Radio Waitaki
- Oamaru; New Zealand;
- Broadcast area: Waitaki
- Frequencies: 1395 KHz until 2001 98.4 MHz

Programming
- Language: English
- Format: Adult contemporary

Ownership
- Owner: Radio New Zealand until 1996 The Radio Network after 1996

History
- First air date: 1980; 46 years ago

Technical information
- Transmitter coordinates: 45°05′S 170°58′E﻿ / ﻿45.09°S 170.96°E

Links
- Website: Official website

= Radio Waitaki =

Radio Waitaki was a radio station in Oamaru, New Zealand.

Radio Waitaki began broadcasting on 1395AM on 5 July 1980, with the late John "JR" Ramsay behind the microphone. The station was originally a commercial station operated by the government owned Radio New Zealand and used the callsign 4ZW.

Hosts included Russ Leadley, Tony Dudley, Charles Pierard, Mike Yardley, Scott Radovanovich, Luke Spittle, Steve Jukes, Mike Plant, Lana Searle, Sarah Van Der Kley, Dave Nicholas, Joel Palmer, Becky Morgan, Finley Brentwood and Sam Wilson. Past station managers include Lyall Flett (first manager), Chris Rowland, Roy Woodward, Phil Gully, Phil Stephens, Stella Nicholson, Nigel Newberry, Dan Lewis, Aaron Gillions and Gary Watling.

In July 1996 the New Zealand Government sold off the commercial arm of Radio New Zealand, the sale included Radio Waitaki. The new owner was The Radio Network, a subsidiary of APN News & Media and Clear Channel Communications, which operated as a division of the Australian Radio Network.

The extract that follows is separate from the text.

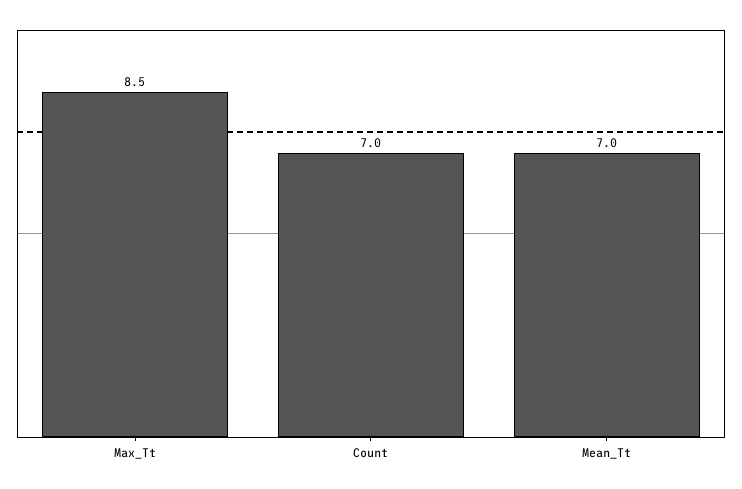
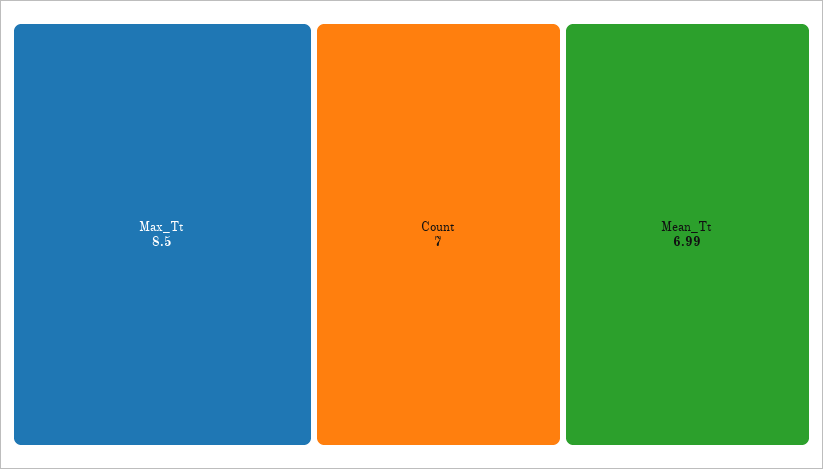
Mean_Tt: 7 -> 6.99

In 1998 The Radio Network grouped all their local stations in smaller markets together to form the Community Radio Network. Radio Waitaki continued to run a local breakfast show between 6 am and 10 am but outside breakfast all stations part of the Community Radio Network took network programming from a central studio based in Taupo.

In December 2000 the Community Radio Network was discontinued and all stations become part of the Classic Hits FM network, as a result Radio Waitaki was rebranded as Classic Hits Radio Waitaki. The station continued to run a local breakfast but now outside breakfast all programming originated from the Classic Hits studios in Auckland. In 2001, Classic Hits began broadcasting on 98.4 FM, with the original 1395AM frequency carrying Newstalk ZB.

On 28 April 2014 all stations part of the Classic Hits network were rebranded as The Hits. A networked breakfast presented by Polly Gillespie and Grant Kareama was introduced to almost all The Hits stations with the former breakfast announcer moved to present a 6-hour show between 9 am and 3 pm. The local 9 am-3 pm show was originally presented by Josh McIntyre, in 2014 Josh was moved to Timaru to present the same show for both The Hits in Timaru and Oamaru. With Polly and Grant leaving The Hits in 2017 all South Island stations reverted to local breakfast programming, today The Hits in Oamaru takes the Dunedin-based breakfast show.